## What is expected
Print the text lines of the data below exactly as they appear, leaving out the pictures.

[Figure understanding tasks]
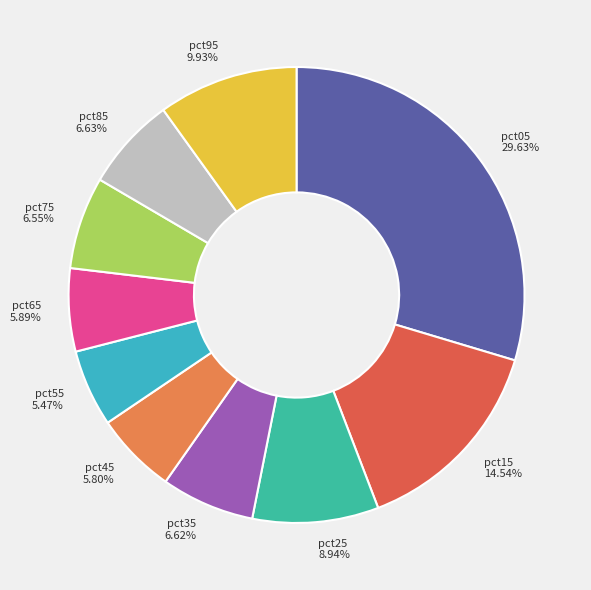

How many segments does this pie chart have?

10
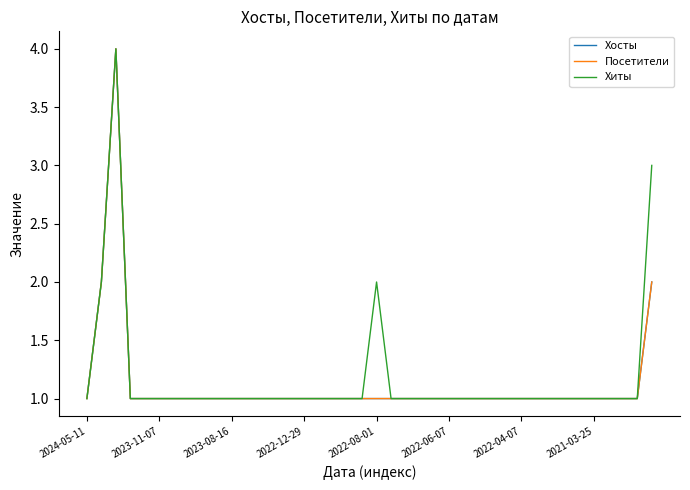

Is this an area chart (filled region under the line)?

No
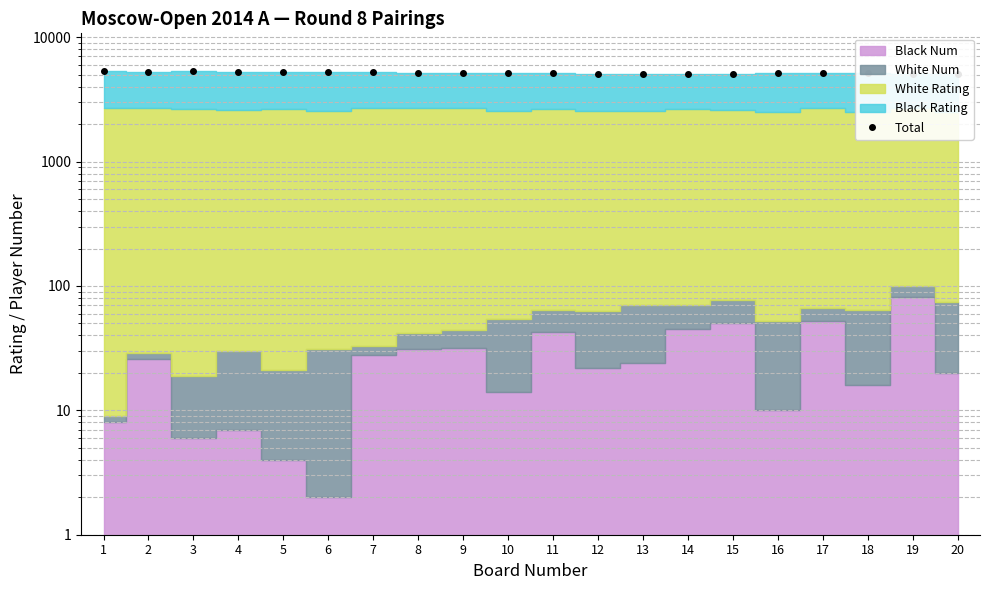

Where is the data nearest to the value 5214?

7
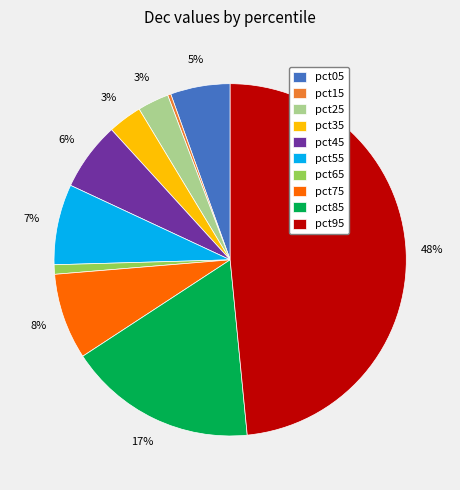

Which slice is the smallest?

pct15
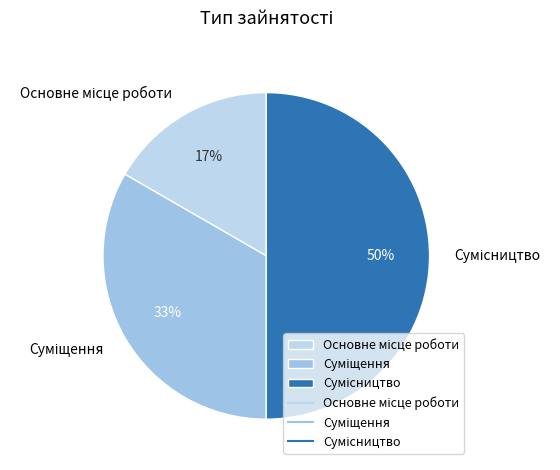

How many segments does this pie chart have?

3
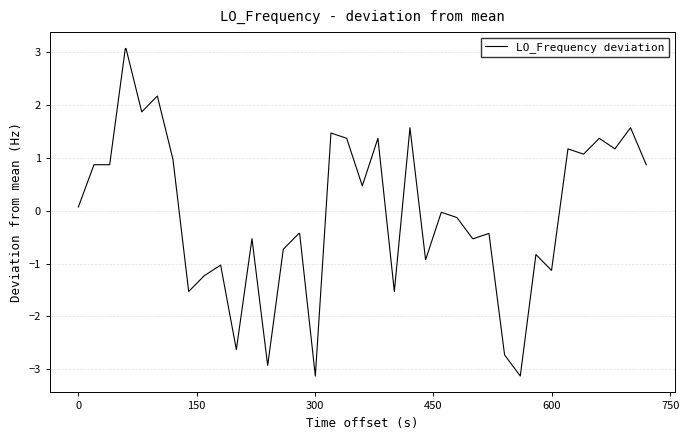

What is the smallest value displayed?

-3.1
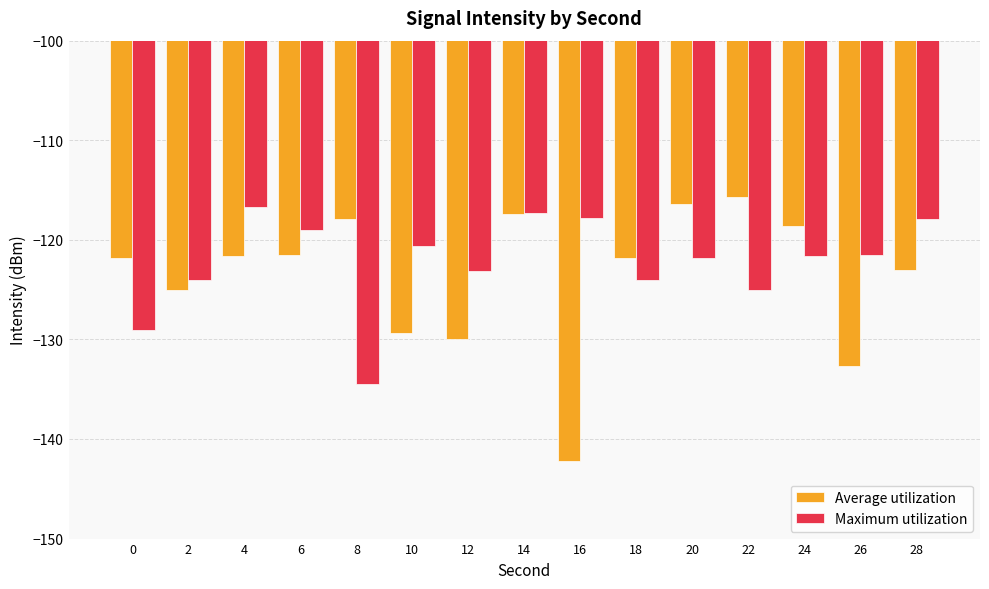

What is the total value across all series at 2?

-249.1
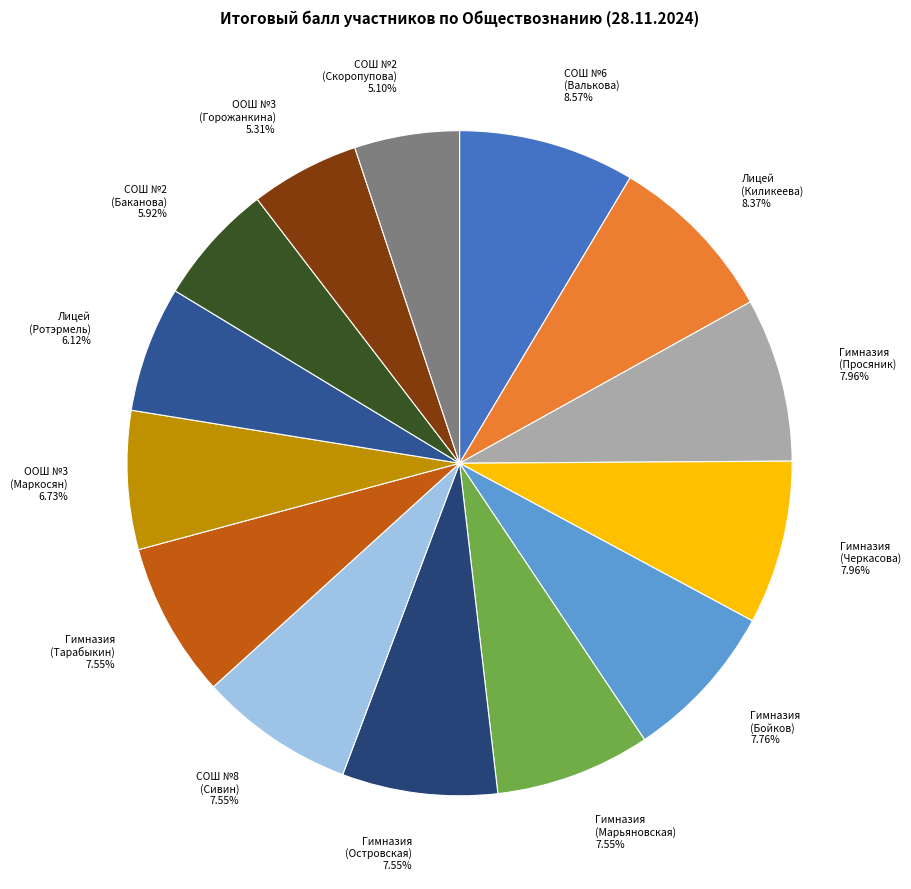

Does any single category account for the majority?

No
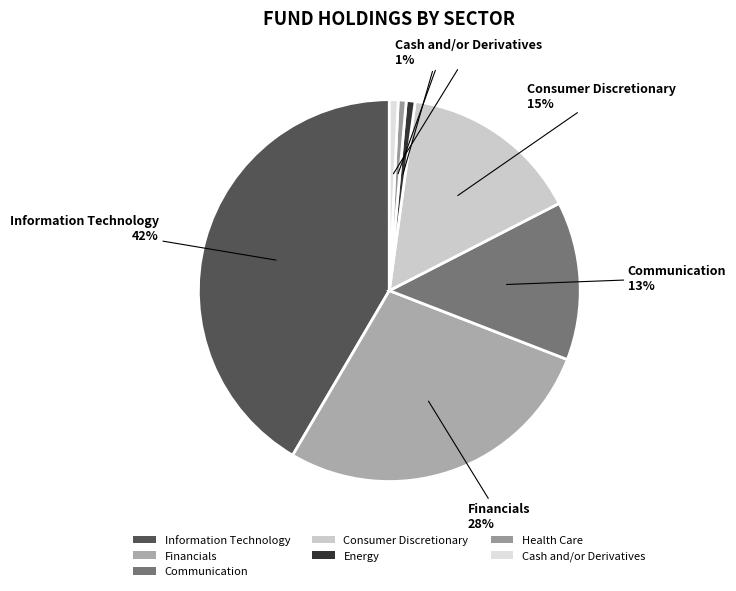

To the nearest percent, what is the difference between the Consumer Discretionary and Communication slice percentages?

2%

## Answer to this exercise
How many segments does this pie chart have?

10

Is this an area chart (filled region under the line)?

No

Where is the data nearest to the value 5214?

7

Which slice is the smallest?

pct15

How many segments does this pie chart have?

3

What is the smallest value displayed?

-3.1

What is the total value across all series at 2?

-249.1

Does any single category account for the majority?

No

To the nearest percent, what is the difference between the Consumer Discretionary and Communication slice percentages?

2%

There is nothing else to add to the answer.